[Given data]:
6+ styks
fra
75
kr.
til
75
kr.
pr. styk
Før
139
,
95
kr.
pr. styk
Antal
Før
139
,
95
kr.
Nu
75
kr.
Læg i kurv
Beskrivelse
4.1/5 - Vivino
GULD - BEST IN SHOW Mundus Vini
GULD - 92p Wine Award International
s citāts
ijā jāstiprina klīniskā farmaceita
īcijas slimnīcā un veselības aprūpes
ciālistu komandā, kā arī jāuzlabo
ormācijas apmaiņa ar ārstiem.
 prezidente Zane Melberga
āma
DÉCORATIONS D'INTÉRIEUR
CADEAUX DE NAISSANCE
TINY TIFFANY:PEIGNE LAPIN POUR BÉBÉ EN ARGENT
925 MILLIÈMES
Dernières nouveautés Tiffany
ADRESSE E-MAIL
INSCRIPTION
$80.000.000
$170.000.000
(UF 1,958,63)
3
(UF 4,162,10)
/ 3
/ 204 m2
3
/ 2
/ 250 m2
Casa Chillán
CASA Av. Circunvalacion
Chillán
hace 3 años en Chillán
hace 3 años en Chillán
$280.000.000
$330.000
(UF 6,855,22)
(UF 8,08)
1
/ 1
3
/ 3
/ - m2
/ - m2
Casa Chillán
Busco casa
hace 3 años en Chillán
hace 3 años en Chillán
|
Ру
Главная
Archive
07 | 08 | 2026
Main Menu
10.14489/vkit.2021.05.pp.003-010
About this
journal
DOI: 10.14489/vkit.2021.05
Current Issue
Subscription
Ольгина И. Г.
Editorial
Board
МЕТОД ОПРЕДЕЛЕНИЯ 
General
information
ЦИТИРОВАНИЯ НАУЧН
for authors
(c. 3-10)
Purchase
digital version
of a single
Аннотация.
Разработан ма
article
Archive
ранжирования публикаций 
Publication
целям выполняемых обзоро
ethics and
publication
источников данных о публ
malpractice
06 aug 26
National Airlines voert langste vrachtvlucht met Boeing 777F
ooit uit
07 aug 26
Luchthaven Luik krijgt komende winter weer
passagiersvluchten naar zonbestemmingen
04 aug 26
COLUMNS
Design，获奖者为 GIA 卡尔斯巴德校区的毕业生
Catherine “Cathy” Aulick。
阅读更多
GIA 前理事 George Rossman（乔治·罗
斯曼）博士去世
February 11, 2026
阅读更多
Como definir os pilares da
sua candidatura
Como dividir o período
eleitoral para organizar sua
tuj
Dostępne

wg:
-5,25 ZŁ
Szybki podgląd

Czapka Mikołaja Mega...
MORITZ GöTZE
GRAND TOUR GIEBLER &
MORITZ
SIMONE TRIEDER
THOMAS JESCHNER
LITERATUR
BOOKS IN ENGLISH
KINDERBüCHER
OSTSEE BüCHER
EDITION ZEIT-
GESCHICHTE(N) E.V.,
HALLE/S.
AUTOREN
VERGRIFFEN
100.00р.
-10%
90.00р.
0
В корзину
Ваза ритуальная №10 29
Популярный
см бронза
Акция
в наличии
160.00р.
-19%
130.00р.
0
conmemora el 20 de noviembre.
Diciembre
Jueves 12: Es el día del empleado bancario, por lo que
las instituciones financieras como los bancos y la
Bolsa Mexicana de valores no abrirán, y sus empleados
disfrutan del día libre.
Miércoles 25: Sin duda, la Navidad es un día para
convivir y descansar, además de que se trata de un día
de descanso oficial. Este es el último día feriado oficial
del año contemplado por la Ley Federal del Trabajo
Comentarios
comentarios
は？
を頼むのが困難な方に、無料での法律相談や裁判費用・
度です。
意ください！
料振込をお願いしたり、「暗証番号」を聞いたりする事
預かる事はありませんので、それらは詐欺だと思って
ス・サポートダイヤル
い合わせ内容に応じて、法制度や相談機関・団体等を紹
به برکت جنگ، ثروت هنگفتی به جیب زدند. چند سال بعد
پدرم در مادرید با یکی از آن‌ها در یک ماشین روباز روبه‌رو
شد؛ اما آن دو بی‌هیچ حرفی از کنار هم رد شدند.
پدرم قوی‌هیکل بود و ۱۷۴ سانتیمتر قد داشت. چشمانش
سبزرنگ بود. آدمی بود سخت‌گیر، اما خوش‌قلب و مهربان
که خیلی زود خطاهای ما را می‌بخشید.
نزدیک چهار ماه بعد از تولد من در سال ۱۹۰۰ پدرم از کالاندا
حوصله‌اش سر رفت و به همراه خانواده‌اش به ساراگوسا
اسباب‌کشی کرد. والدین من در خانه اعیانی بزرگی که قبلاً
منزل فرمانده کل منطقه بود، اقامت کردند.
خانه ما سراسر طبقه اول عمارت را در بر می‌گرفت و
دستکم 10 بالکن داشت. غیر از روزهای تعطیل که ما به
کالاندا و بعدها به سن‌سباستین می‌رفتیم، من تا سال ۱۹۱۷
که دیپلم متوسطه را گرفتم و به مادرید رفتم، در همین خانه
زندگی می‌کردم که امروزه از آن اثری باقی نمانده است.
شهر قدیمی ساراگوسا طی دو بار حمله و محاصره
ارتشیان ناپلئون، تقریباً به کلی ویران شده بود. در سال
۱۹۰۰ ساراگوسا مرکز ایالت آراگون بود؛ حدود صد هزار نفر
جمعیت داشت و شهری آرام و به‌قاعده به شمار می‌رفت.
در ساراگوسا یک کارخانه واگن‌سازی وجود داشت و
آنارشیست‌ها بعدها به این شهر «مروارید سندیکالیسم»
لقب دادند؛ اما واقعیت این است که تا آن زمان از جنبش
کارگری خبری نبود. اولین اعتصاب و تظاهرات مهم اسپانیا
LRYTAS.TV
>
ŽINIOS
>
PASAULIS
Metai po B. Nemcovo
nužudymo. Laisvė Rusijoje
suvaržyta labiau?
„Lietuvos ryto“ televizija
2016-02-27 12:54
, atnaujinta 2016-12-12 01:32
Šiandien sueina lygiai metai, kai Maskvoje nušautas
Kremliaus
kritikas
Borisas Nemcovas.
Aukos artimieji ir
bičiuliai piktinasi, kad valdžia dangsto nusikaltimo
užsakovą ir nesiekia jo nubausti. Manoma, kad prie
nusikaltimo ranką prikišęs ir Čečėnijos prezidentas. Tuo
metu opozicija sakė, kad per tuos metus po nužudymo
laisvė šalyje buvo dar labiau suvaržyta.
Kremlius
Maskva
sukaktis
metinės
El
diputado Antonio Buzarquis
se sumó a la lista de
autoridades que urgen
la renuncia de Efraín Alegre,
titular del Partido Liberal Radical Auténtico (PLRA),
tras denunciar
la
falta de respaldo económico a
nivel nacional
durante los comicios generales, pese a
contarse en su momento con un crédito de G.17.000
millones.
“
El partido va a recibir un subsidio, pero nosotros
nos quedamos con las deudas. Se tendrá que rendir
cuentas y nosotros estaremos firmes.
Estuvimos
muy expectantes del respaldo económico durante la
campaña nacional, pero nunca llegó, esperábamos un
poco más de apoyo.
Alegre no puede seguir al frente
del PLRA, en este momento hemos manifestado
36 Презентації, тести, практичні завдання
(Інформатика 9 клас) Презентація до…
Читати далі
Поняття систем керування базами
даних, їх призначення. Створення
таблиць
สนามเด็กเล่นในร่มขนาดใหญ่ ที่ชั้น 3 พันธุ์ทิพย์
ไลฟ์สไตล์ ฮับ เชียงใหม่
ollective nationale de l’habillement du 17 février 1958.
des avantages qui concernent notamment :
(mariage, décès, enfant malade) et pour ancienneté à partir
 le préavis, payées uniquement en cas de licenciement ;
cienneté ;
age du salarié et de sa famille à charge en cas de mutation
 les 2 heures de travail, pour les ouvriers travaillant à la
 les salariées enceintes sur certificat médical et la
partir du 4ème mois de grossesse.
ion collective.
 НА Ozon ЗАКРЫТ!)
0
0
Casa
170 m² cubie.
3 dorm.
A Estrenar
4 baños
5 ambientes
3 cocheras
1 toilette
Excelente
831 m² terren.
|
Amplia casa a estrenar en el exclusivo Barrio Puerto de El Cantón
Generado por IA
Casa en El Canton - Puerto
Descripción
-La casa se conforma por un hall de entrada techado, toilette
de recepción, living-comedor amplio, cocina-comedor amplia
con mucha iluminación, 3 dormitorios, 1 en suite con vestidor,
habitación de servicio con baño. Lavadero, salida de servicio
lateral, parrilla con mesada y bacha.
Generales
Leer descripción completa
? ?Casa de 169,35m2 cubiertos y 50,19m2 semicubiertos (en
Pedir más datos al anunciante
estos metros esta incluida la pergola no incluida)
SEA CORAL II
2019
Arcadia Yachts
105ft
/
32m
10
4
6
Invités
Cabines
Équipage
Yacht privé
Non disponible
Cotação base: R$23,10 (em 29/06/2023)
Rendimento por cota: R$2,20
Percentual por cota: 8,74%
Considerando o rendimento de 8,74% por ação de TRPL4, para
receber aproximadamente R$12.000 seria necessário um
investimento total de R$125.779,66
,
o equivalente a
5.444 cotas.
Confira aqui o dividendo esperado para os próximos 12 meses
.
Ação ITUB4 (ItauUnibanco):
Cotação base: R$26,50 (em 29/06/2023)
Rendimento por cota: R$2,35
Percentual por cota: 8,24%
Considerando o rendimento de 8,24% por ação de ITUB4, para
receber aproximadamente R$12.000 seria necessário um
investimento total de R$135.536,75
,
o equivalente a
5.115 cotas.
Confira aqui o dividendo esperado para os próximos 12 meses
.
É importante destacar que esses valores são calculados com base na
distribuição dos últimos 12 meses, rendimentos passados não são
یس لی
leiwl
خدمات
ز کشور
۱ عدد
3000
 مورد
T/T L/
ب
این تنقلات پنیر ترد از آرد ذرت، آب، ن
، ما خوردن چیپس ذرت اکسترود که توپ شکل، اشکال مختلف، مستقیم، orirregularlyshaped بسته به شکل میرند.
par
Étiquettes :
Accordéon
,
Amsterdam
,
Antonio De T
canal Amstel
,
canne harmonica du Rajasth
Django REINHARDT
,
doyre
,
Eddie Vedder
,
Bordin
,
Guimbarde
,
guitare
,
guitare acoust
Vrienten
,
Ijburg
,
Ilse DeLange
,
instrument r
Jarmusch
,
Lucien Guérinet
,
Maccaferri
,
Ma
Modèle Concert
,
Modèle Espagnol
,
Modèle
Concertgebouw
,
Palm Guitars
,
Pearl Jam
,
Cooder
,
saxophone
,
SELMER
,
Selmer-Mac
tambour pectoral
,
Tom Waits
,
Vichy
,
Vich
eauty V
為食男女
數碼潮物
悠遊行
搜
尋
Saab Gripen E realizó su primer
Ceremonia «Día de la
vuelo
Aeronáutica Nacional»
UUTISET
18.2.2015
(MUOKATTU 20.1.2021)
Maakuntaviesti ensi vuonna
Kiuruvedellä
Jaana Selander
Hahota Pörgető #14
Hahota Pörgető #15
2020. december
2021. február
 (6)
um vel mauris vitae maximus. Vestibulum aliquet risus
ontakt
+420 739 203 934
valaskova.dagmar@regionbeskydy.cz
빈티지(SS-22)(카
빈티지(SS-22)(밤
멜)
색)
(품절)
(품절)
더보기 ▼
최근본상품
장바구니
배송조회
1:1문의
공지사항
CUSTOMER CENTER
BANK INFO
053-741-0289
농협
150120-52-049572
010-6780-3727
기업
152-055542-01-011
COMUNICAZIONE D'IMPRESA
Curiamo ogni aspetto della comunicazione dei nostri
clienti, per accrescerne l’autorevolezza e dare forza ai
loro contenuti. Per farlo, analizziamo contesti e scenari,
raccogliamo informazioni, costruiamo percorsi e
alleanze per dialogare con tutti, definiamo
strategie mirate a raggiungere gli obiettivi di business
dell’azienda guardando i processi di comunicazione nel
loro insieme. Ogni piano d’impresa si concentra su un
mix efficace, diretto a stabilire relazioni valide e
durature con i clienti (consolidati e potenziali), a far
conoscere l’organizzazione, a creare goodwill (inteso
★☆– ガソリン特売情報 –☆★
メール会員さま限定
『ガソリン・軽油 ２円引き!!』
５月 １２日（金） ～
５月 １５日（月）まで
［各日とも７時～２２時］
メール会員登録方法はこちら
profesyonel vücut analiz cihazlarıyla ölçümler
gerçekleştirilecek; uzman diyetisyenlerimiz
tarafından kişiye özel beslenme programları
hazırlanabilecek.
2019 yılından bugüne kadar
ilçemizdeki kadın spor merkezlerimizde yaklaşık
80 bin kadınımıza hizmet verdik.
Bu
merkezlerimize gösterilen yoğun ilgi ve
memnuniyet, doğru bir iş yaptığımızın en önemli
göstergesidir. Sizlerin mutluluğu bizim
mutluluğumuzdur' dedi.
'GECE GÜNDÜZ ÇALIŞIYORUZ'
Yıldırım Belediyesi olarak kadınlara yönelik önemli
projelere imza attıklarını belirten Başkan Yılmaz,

[Directions for this task]:
Set down exactly the line that holds "mutluluğumuzdur' dedi." and all lines after it to the end of the data.

[Result of this exercise]:
mutluluğumuzdur' dedi.
'GECE GÜNDÜZ ÇALIŞIYORUZ'
Yıldırım Belediyesi olarak kadınlara yönelik önemli
projelere imza attıklarını belirten Başkan Yılmaz,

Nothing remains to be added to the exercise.